Anyone but Oracle
Hasn't the US gov sued Oracle for abusing past contracts?
In another chapter to a saga that refuses to die, the US government has recommended [PDF] that the Supreme Court rejects Oracle’s efforts to overturn a Department of Defense decision to award the $10bn JEDI contract to Microsoft. Acknowledging there were problems with the controversial contract award, which fellow bidder AWS …
Sounds about right. Whilst the sums involved are vast magnitudes less, I have several experiences that spring to mind of being involved in ERP and other solutions procurement processes for UK regulated businesses where Oracle have challenged scoring despite very clearly not fulfilling the response requirements of the underlying RFP or regulated tendering process itself.
Notwithstanding the fact that they do obviously win a lot of business, I think perhaps some parts of their organisation (in the UK at least) have this view that the rules don't apply to them, or that they can just bully their way through to a successful conclusion.
What is there to stop an Oracle or an Amazonian creating and deploying its very own private/pirate JEDI Warrior ProgramMING Project ... to joust and jostle with any and all other aspirant wannabes or Knight Commanders of the Cyber Realm/Virtual Terrain Team Seescape if ever challenged to prove who be worthy champion of true kings and queens and almighty protector and passionate lover of damsels in distress.
Be advised though, that way is strictly one way, singular lane traffic.

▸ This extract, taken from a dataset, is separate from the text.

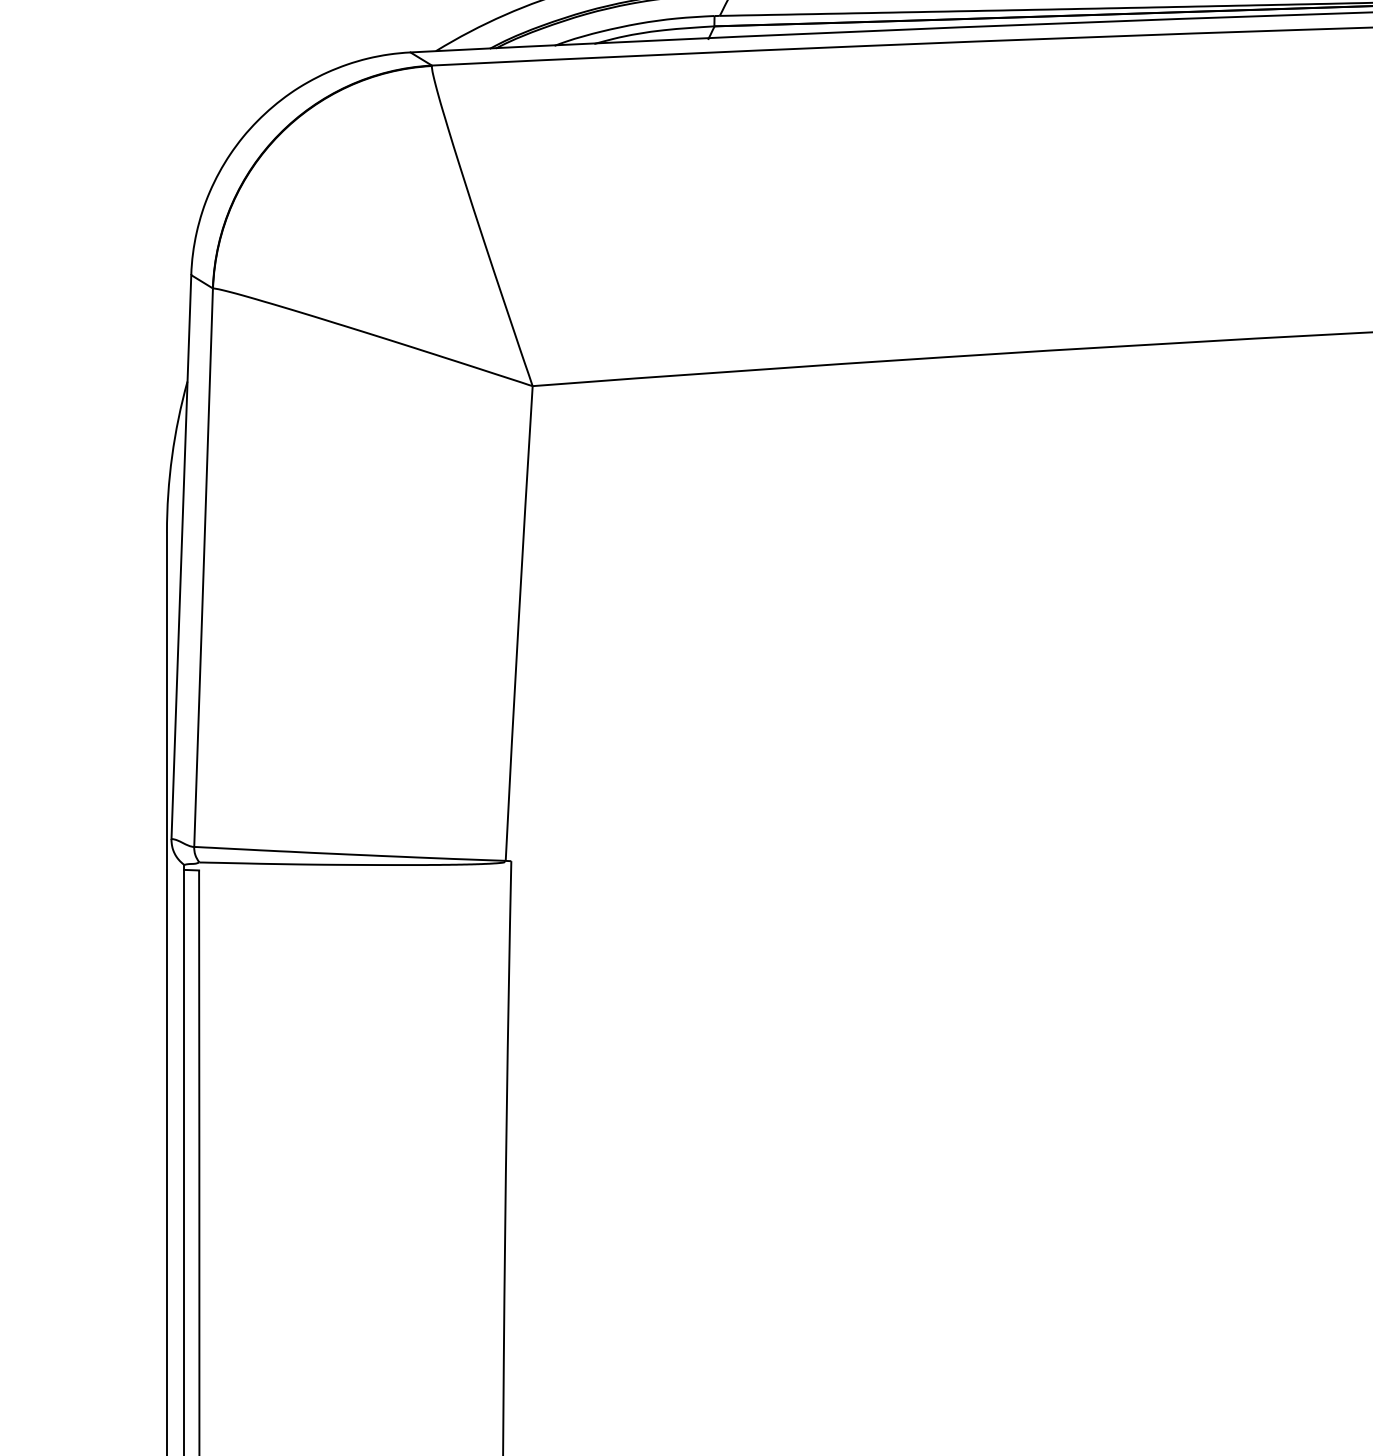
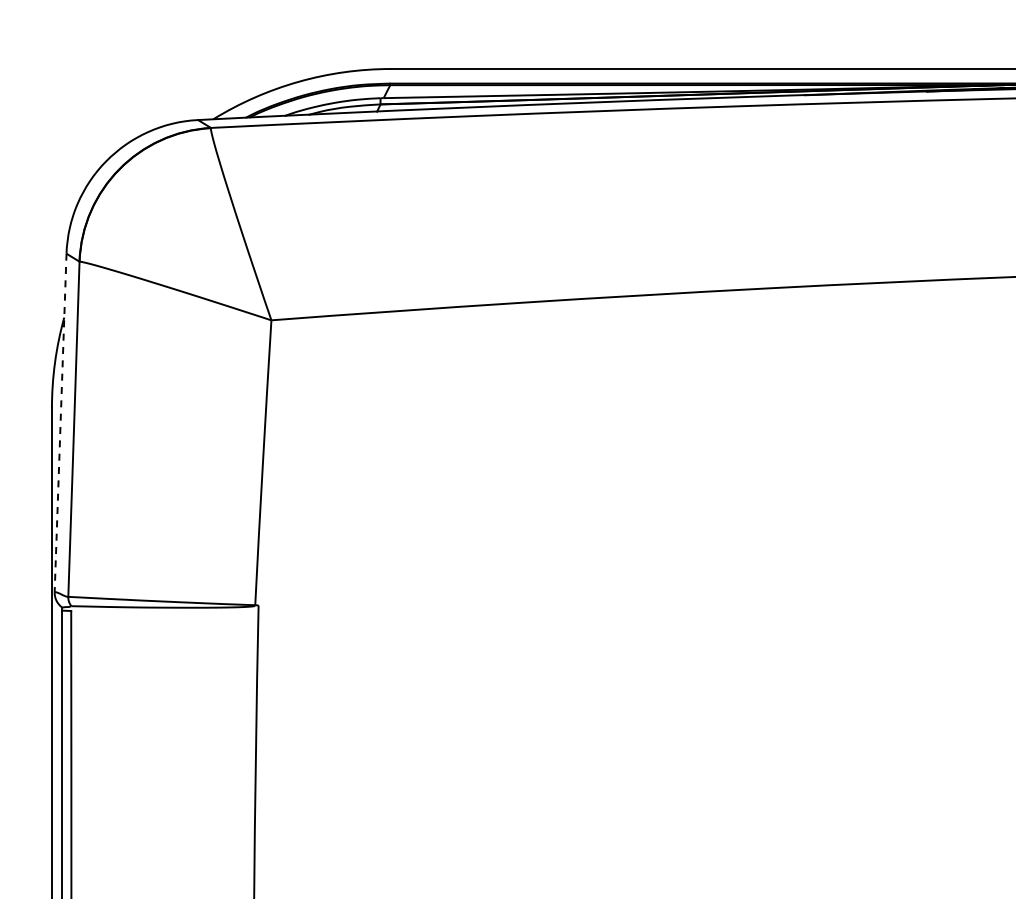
line: (181, 558) -> (60, 423), solid -> dashed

Step through that door and it doesn't open again to let you back out and unknowing of what you glean inside from the other side. If you can't handle terrified to death and/or excited out of your skin, step off the paths entering through the closing open door.
Consider yourselves both legitimately and adequately warned of possible consequences and expectations most likely to be effortlessly afforded and personally experienced by those most worthy of the attention.
cc .... Larry and Jeff @ their respective bunkers/silos
* REST .....https://en.wikipedia.org/wiki/Representational_state_transfer
I served 21 years in the US Army, retiring in 1983, and my last assignment, at a Signals Brigade HQ, had a computer that was housed in an "18-wheeler", generators not included. My first civilian employer was Wang Laboratories, whose 10 and 20 MB Top Secret rated drives were almost the size of a VW "bug", and felt as heavy pushing them up a ramp into the test chamber.
Fast forward a little and some distance: At "Smiths Aerospace" in Michigan [later GE aviation] I was testing the very first improvement to some electronics fielded with the US Army's M-1 tanks. Nobody made the a good many active components.
CK-722's, perhaps?
Whenever it is size that matters, apparently nowadays the smaller the better is the space race to be run and won ...... https://arstechnica.com/gadgets/2021/05/ibm-creates-the-worlds-first-2-nm-chip/
But just like in days of yore, it doesn't matter a jot what you have, if you don't know how to use it properly and better than anyone else with something similar but of a different configuration.
The US Army [well, certain postmodern parts definitely] has changed almost beyond all recognition since the times and spaces of your 1962 enlistment and 1983 retirement, cortland. And this recent development is encouraging and surprisingly abreast and au fait with some truly devastating, great game changing discoveries enabling improvements to be remotely jointly betatested to mutually satisfactory satisfying conclusion ..... thus paradoxically resulting in many colossal new beginnings exhibiting massive untouchable leads ........
“Autonomy is crucial to the ability to operate in contested environments where traditional communication and navigation solutions may be challenged,” Breede said. “Collaborative autonomy enables unmanned platforms to operate based on a shared understanding of the environment without active operator control in those contested environments.” ..... https://www.nationaldefensemagazine.org/articles/2021/5/7/shadow-warriors-pursuing-next-gen-surveillance-tech
The idea that multiple vendors would be better value (as is claimed by the AWS/Oracle teams) is, frankly, suspect (as the gov submission notes). Whether or not the admin costs of having more than one supplier are outweighed by the savings on each line item seems less important than the costs of managing twice as many security solutions (and potentially cross-domain solutions between them).
Yes, it's obviously true that no vendor is going to be immune from vulnerabilities, but it's also true that a connection between (say) Azure and AWS will provide twice as big an attack surface.